In our judgment, the proofs wholly fail to show that the respondent’s improvements would be depreciated in value, or his business interfered with, by reason of the building sought to be erected by the appellant. Of course, the appellant can gain no rights as against the state by occupying the land sought to be built upon by him, and should he proceed with the work undertaken by him the state will, in all probability, make the same disposition of the tide land so occupied as it would if he were not there.

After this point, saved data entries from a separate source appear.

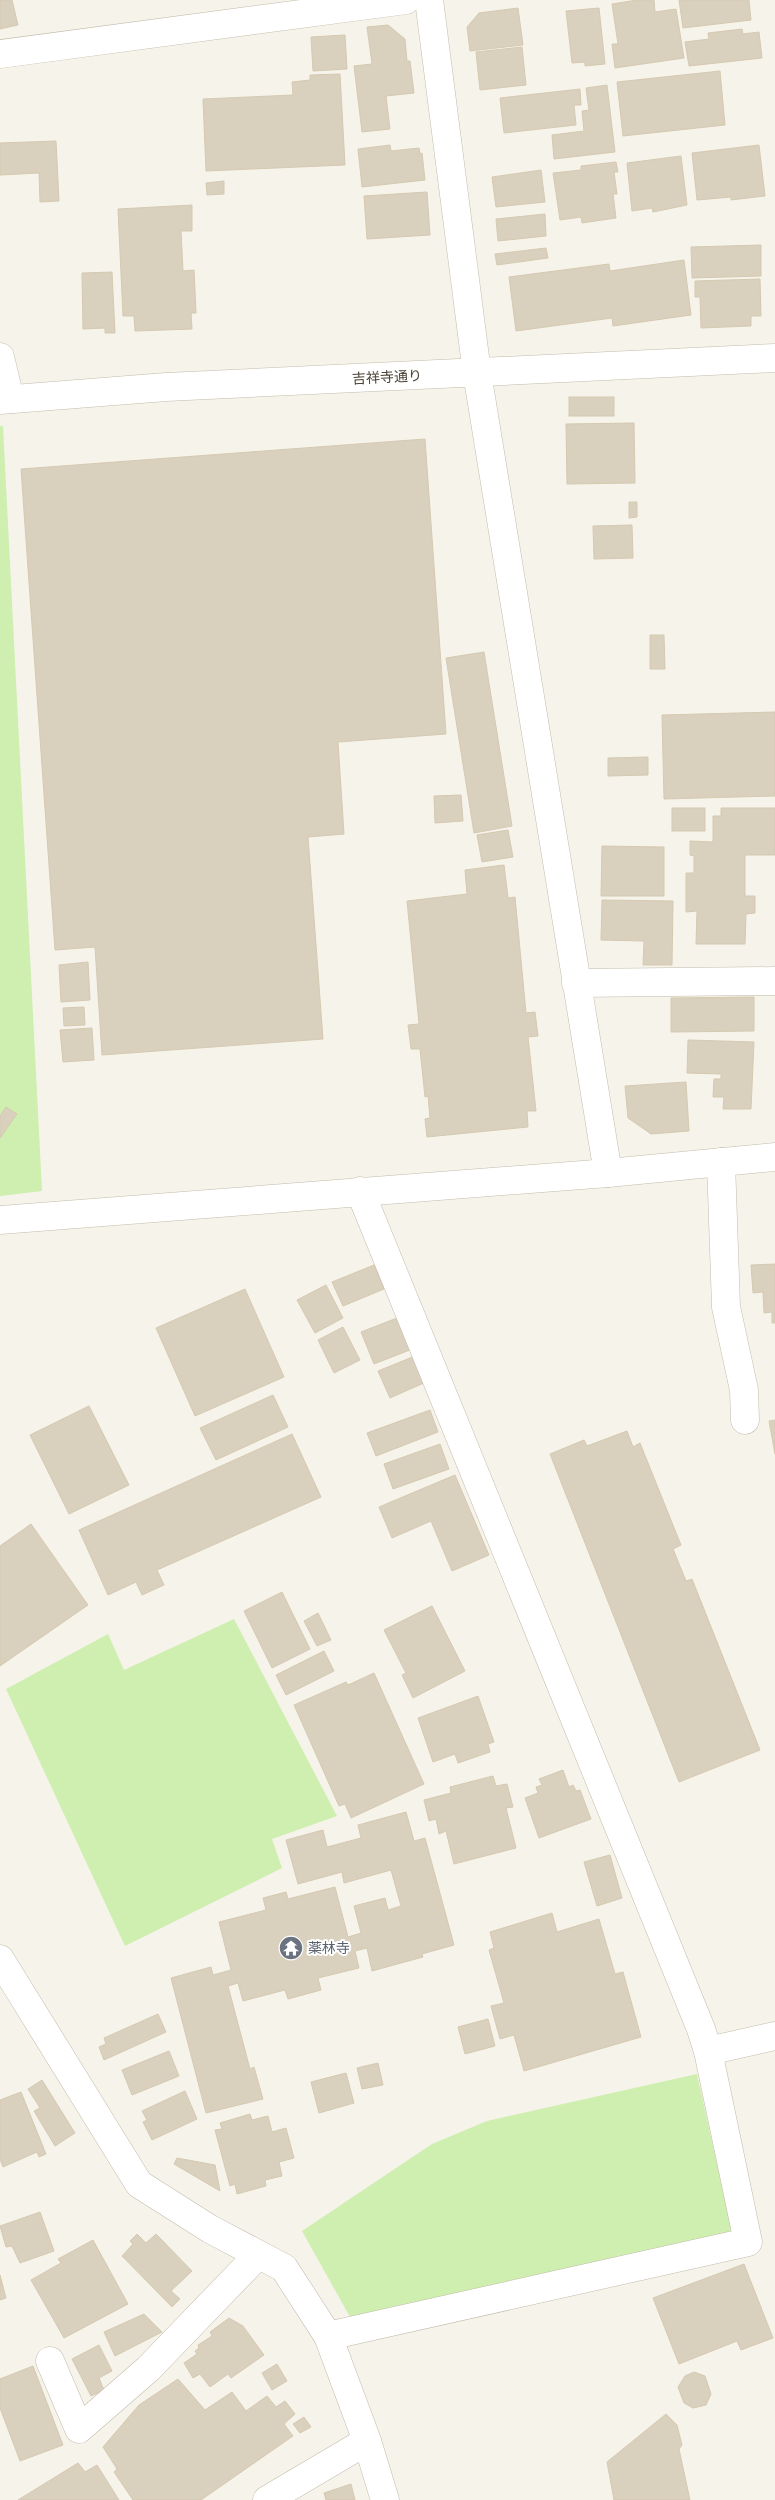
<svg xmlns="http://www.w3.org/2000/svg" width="775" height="2500" font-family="'Source Sans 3','Noto Sans JP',sans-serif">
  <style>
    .green { fill: #ceefaf }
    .building { fill: #dad0be; stroke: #d5c9b0 }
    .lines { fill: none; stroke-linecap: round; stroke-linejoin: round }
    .minor-casing { stroke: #c3bcab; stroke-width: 29 }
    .minor { stroke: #fff; stroke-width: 28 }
    .labels { text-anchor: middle; stroke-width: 4; stroke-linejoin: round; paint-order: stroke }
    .street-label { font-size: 14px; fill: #4c4537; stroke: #fff }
    .worship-label { font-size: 14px; fill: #5b616d; stroke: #fff; text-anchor: start }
  </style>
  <rect width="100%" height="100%" fill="#f6f3ea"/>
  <g class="green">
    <polygon points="0,426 3,426 42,1191 0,1196"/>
    <polygon points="234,1619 337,1816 272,1839 282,1868 125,1946 6,1689 108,1634 124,1670"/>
    <polygon points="697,2074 732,2232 350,2317 302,2231 432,2144 487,2121"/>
  </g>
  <g class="building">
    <polygon points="0,0 12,0 18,25 0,29"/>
    <polygon points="637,0 654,0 655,12 676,9 684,58 615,68 612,44 618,44 612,4"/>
    <polygon points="679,0 749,0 751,20 683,28"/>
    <polygon points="518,8 523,45 470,51 467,27 479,13"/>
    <polygon points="599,8 605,64 585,66 585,62 572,63 566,11"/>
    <polygon points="388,25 405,39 407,61 410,61 414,93 386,96 390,129 362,132 354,66 372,64 367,27"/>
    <polygon points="742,29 743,34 759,32 762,58 689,66 685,42 709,39 708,33"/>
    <polygon points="345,35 347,69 313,71 311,37"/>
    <polygon points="522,47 526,85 480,90 476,52"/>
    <polygon points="720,71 725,125 623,136 617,82"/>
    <polygon points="340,74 345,165 206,171 203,99 293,95 292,82 310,80 310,75"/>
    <polygon points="607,85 615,152 554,159 552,135 584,131 582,111 589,110 586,88"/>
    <polygon points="580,89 581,105 574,105 576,125 504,133 500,98"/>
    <polygon points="56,141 59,201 40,202 39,173 0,175 0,143"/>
    <polygon points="390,145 391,151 419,148 420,154 422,153 425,180 362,187 358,149"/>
    <polygon points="759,145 765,196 731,200 731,197 697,200 692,153"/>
    <polygon points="681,156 687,205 653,212 652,208 632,211 627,163"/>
    <polygon points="616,162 618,172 614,172 617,194 613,194 616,218 582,223 581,217 560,220 553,173 581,170 581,166"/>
    <polygon points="541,170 545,202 496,207 492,177"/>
    <polygon points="224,181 224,194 207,195 206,183"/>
    <polygon points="427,192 430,235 367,239 364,196"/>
    <polygon points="192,205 192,231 181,231 183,271 194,270 196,313 191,313 192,329 135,331 134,316 123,316 118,209"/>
    <polygon points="545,214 546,236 498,241 496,219"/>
    <polygon points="761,245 761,276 692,278 691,247"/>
    <polygon points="546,248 548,258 497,265 495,254"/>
    <polygon points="684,260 691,315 613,326 612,318 516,331 509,277 609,264 610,271"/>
    <polygon points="112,272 115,333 105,333 105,328 83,329 82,273"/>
    <polygon points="760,279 761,316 751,316 751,326 701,328 700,297 695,297 695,281"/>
    <rect x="569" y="397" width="45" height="19"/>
    <polygon points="634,423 635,483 567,484 566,424"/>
    <polygon points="425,439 446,734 338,742 344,834 308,837 323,1039 102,1055 95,947 55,950 21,469"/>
    <polygon points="629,502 637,502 637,517 629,518"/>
    <polygon points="632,525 633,558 594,559 593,526"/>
    <polygon points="650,635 664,635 665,669 650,669"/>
    <polygon points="484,652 512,826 474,833 446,658"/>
    <polygon points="775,712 775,796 664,799 662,715"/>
    <polygon points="648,757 648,775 608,776 608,758"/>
    <polygon points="461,795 463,821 435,823 434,796"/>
    <rect x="672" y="808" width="33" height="23"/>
    <polygon points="721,808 775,808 775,855 745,855 745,896 755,896 755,913 746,914 745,944 696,944 697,911 686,912 686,873 694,873 694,856 690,855 690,841 713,842 713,816 721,816"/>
    <polygon points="508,830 513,857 482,862 477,835"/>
    <polygon points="602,846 664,847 664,896 601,896"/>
    <polygon points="504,865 508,898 515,897 526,1013 535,1012 538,1036 528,1037 536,1111 527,1111 528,1127 427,1137 425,1119 430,1118 428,1096 425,1097 420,1049 411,1049 408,1025 419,1024 407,901 467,894 465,870"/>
    <polygon points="602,900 673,901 672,965 643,965 644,941 601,940"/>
    <polygon points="88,962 90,1000 61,1002 59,965"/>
    <polygon points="754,997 754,1031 671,1032 671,998"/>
    <polygon points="84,1007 85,1025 64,1026 63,1008"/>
    <polygon points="92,1028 94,1060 63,1062 60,1030"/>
    <polygon points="688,1040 754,1042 751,1109 723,1109 724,1097 713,1097 714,1079 721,1079 721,1074 687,1073"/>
    <polygon points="686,1082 689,1131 651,1134 628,1118 625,1086"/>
    <polygon points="6,1107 17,1114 0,1138 0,1116"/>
    <polygon points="775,1264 775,1323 772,1323 772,1312 764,1313 763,1292 753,1293 751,1265"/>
    <polygon points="374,1265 384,1289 343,1306 332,1282"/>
    <polygon points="326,1285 343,1318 315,1333 297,1300"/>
    <polygon points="245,1289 284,1377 195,1416 156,1328"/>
    <polygon points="402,1316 415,1348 374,1364 361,1332"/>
    <polygon points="343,1327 360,1360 334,1373 318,1340"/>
    <polygon points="415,1356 426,1382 390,1398 378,1371"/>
    <polygon points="273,1395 288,1427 216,1460 200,1428"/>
    <polygon points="89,1406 129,1485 69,1514 30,1435"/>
    <polygon points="430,1410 438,1432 376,1456 367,1433"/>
    <polygon points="775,1420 775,1454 769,1421"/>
    <polygon points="627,1431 633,1447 640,1443 681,1545 673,1549 686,1581 692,1579 760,1750 679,1782 550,1454 584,1440 587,1446"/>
    <polygon points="292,1434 321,1497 157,1570 164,1585 142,1595 136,1582 108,1595 79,1530"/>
    <polygon points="440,1444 449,1469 393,1489 384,1464"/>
    <polygon points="455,1475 489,1555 452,1571 431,1521 392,1538 379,1507"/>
    <polygon points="31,1524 88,1605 0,1666 0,1546"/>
    <polygon points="282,1592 310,1649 272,1668 244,1611"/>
    <polygon points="432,1606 465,1671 413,1698 402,1675 406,1673 384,1630"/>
    <polygon points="318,1613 331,1640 317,1646 304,1621"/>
    <polygon points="324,1651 334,1671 286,1695 276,1675"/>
    <polygon points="374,1673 424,1784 351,1818 345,1804 339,1806 294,1705 346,1682 348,1685"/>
    <polygon points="478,1696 494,1742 488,1744 490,1752 458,1763 455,1754 433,1762 418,1718"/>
    <polygon points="563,1770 569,1787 573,1785 576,1791 580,1790 591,1819 539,1838 525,1798 538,1793 536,1787 542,1785 539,1779"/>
    <polygon points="493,1776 496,1786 507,1784 513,1807 506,1808 516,1848 454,1864 446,1831 439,1834 436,1819 429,1821 424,1800 451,1793 450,1787"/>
    <polygon points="406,1812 414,1841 425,1838 454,1945 422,1954 423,1957 372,1971 367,1948 355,1951 359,1968 318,1978 321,1990 288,1999 285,1990 243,2001 238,1983 228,1986 250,2069 254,2067 263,2099 206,2113 171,1978 211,1967 213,1975 231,1970 219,1922 266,1910 263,1898 286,1892 288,1899 335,1887 348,1937 361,1933 354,1906 385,1898 388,1910 401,1906 391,1870 344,1883 342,1872 298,1884 286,1840 323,1830 327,1847 361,1838 358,1825"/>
    <polygon points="610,1855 622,1898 597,1906 584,1862"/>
    <polygon points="552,1913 557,1932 599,1919 615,1974 623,1972 641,2037 524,2071 514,2035 500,2039 491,2006 504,2003 489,1950 494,1948 490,1932"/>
    <polygon points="158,2014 166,2032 104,2060 99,2047 106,2044 104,2038"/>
    <polygon points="488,2019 495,2046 465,2054 458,2027"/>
    <polygon points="169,2051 179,2076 132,2095 122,2070"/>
    <polygon points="378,2063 383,2085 362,2089 357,2068"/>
    <polygon points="346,2073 354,2103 319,2113 311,2082"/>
    <polygon points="42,2080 75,2133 55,2146 34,2111 40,2108 28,2089"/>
    <polygon points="185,2091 197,2119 152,2140 143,2122 147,2120 142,2111"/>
    <polygon points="21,2092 46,2154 39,2157 37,2152 3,2167 0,2159 0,2100"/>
    <polygon points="250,2114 252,2120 268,2116 272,2132 286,2128 294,2158 279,2162 282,2176 265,2180 266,2186 237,2194 235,2184 230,2186 215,2130 222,2129 220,2123"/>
    <polygon points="177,2158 215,2165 220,2191 174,2164"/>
    <polygon points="40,2212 54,2251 20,2263 12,2246 6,2247 0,2226"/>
    <polygon points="137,2234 146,2243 156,2234 192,2271 171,2291 180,2299 172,2307 122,2256 133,2244 130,2241"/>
    <polygon points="93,2240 128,2304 64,2338 31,2280 61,2263 58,2259"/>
    <polygon points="744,2264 773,2338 741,2350 737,2341 679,2364 653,2298"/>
    <polygon points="0,2275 6,2298 0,2300"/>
    <polygon points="144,2314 162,2332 115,2356 104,2332"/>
    <polygon points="229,2318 243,2326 264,2355 231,2378 228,2374 210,2387 200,2374 193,2378 184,2363 197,2354 195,2351 199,2348 198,2345 212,2336 210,2332"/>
    <polygon points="99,2345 112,2371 99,2378 104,2390 91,2396 72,2359"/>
    <polygon points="277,2364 287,2381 272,2390 262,2373"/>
    <polygon points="33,2366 63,2445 20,2461 0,2408 0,2379"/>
    <polygon points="694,2372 705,2376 711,2394 706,2405 693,2408 684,2403 678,2387 685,2376"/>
    <polygon points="178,2379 205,2410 232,2392 246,2411 267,2396 276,2407 285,2401 295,2414 284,2424 293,2436 201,2500 133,2500 114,2472 117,2469 103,2447 139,2405"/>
    <polygon points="666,2414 677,2425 682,2445 679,2449 690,2500 614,2500 607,2462"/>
    <polygon points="304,2417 311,2427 300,2433 293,2424"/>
    <polygon points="78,2463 85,2472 97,2465 119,2500 18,2500"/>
    <polygon points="351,2484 355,2500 326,2500 324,2493"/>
  </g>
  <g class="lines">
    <g class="minor-casing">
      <g id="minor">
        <polyline points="429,0 477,373 608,1173"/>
        <polyline points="0,54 406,0"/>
        <polyline points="0,357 10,399"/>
        <polyline points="0,400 166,387 775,358"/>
        <polyline points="576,983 775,981"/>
        <polyline points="721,1162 726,1307 744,1390 745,1420"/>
        <polyline points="360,1191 701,2029 708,2051 775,2036"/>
        <polyline points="0,1220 608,1173 775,1157"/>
        <polyline points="0,1959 139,2184 210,2229 284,2268 328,2336 367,2441 385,2500"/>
        <polyline points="328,2336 748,2242 708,2051"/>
        <polyline points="50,2361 79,2429 148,2369 258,2255"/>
        <polyline points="267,2500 367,2441"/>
      </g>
    </g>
    <use href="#minor" class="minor"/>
  </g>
  <defs>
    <g id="temple-disc" transform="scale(1.25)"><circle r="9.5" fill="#6b7280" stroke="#fff"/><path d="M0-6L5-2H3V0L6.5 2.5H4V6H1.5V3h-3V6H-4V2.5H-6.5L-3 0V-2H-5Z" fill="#fff"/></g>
  </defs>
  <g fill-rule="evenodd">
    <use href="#temple-disc" x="291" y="1948"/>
  </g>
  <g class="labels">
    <g class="street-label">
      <text transform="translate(387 377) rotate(-3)" y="5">吉祥寺通り</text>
    </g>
    <g class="worship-label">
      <text x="308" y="1953">薬林寺</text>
    </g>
  </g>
</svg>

Moreover, we must presume that when the time arrives for the tribunal or body provided for by the constitution of the state to dispose of these lands the quantity which the respondent is entitled to purchase will be justly determined, regardless of any structures that the appellant may now place thereon. But we do not see how, under the provisions of the constitution relating to the establishment of harbor lines and the regulation of harbors, and of the act of March 26, 1890, improvers of tide lands, in front of cities, can claim, as matter of right, to be entitled to purchase more land than was covered by their improvements at the date of said act.

The decree of the court below is reversed, and the cause remanded with directions to dismiss the complaint.

Dunbar, C. J., and Stiles, Hoyt and Scott, JJ., concur.